Love keeps the soul on the track of its fate and keeps consciousness at the edge of the abyss of the infinity that is the range of the soul. This doesn't mean that relationships between people are not important to the soul's loves. Quite the opposite: recognizing the importance of love to the soul, our ordinary human loves are ennobled beyond measure. This family, this friend, this lover, this mate is the manifestation of the motivating force of life itself and is the fountain of love that keeps the soul alive and full. There is no way toward divine love except through the discovery of human intimacy and community. One feeds the other.

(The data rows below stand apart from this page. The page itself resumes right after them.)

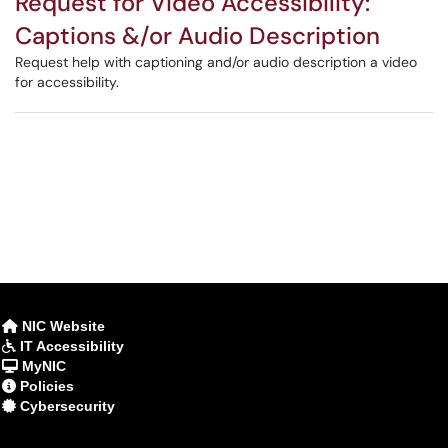
Request for Video Accessibility:
Captions &/or Audio Description
Request help with captioning and/or audio description a video
for accessibility.
NIC Website
IT Accessibility
MyNIC
Policies
Cybersecurity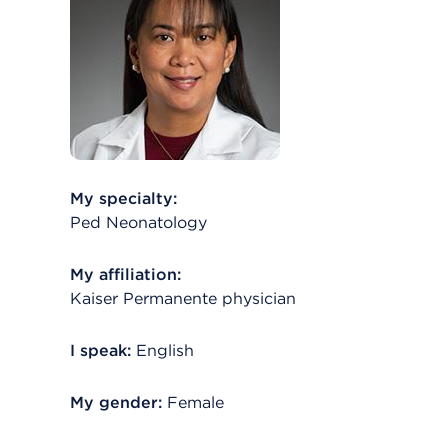
My specialty:
Ped Neonatology
My affiliation:
Kaiser Permanente physician
I speak:
English
My gender:
Female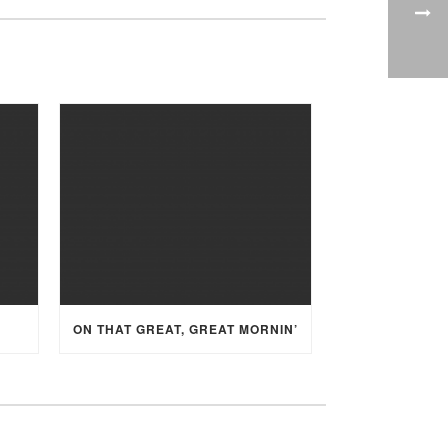
ON THAT GREAT, GREAT MORNIN’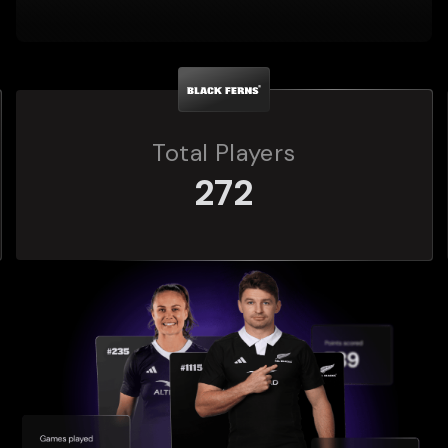
Total Players
272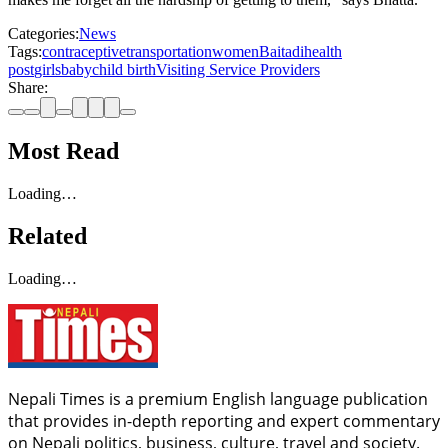
Categories:
News
Tags:
contraceptive
transportation
women
Baitadi
health
post
girls
baby
child birth
Visiting Service Providers
Share:
Most Read
Loading…
Related
Loading…
Nepali Times is a premium English language publication
that provides in-depth reporting and expert commentary
on Nepali politics, business, culture, travel and society.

Care of the soul, then, requires an openness to love's many forms. It is no accident that so many of the troubles we bring to therapy have their roots or manifestations in love. It may help us, in those times of trouble, to remember that love is not only about relationship, it is also an affair of the soul. Disappointments in love, even betrayals and losses, serve the soul at the very moment they seem in life to be tragedies. The soul is partly in time and partly in eternity. We might remember the part that resides in eternity when we feel despair over the part that is in life."